What Is a High-Yield Bond?

Updated July 9, 2026 6 min read

A bond paying a noticeably higher coupon than its peers usually isn’t a mispriced bargain — it’s compensation for something. In the case of high-yield bonds, that something is a meaningfully higher chance the issuer runs into trouble.

The short answer

A high-yield bond, sometimes called a junk bond, is a corporate bond issued by a company with a credit rating below investment grade. Because credit rating agencies view these issuers as carrying a higher risk of default than investment-grade companies, high-yield bonds pay a higher coupon to compensate investors for taking on that added risk. They sit at the riskier end of the corporate bond spectrum.
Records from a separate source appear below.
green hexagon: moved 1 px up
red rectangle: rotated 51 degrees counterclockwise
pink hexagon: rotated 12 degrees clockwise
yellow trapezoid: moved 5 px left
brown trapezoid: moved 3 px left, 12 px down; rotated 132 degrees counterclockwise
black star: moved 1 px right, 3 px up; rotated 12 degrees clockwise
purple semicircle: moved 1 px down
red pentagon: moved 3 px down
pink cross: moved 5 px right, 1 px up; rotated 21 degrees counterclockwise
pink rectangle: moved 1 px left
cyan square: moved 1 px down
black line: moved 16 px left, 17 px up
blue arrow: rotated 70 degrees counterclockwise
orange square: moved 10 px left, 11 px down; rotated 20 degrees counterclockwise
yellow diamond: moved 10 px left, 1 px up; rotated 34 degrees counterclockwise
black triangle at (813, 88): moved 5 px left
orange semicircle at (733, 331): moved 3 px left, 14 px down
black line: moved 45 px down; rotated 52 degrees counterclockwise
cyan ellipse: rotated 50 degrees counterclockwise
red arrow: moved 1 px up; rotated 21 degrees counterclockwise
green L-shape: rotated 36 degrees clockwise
How the rating threshold works, conceptually

Credit rating agencies assign letter-grade ratings to corporate bond issuers based on an assessment of their ability to meet debt obligations. Above a certain threshold, bonds are considered “investment grade,” reflecting a lower assessed risk of default. Below that threshold, bonds are classified as high-yield or below investment grade, reflecting a higher assessed risk. These thresholds and the specific rating categories are set by the rating agencies and can be revised over time, so it’s the relative positioning — investment grade versus below investment grade — that matters more than memorizing any particular rating label.

A rating is an assessment, not a certainty, and rating agencies can and do revise their views as a company’s financial condition changes, sometimes moving a bond between categories during its life.

Why high-yield bonds behave more like stocks in downturns

What to weigh before considering high-yield exposure

Higher yield is compensation for a real, measurable increase in the chance of missed payments or default, not a free lunch. Evaluating a high-yield bond means weighing the issuer’s specific financial situation, not just the attractiveness of the coupon rate, and understanding that these bonds can lose significant value during exactly the kind of economic stress when an investor might least want that to happen. Many investors access high-yield exposure through a diversified fund rather than individual bonds, since spreading risk across many issuers can reduce the impact of any single company’s default.

How it compares with other bond types

Unlike a floating-rate bond, where the primary risk driver is a resetting reference rate, a high-yield bond’s primary risk driver is the issuing company’s own creditworthiness. And unlike government-backed debt such as an agency bond, high-yield bonds carry no government support at all — their repayment depends entirely on the issuing company’s own financial performance.

The bottom line

A high-yield bond’s elevated coupon exists to compensate for elevated default risk, and that risk tends to show up at the worst possible times — during broader economic weakness, when high-yield bonds often behave more like stocks than like traditional safe-haven bonds. Weighing the coupon against that reality, rather than the coupon alone, is essential before adding high-yield exposure to a portfolio.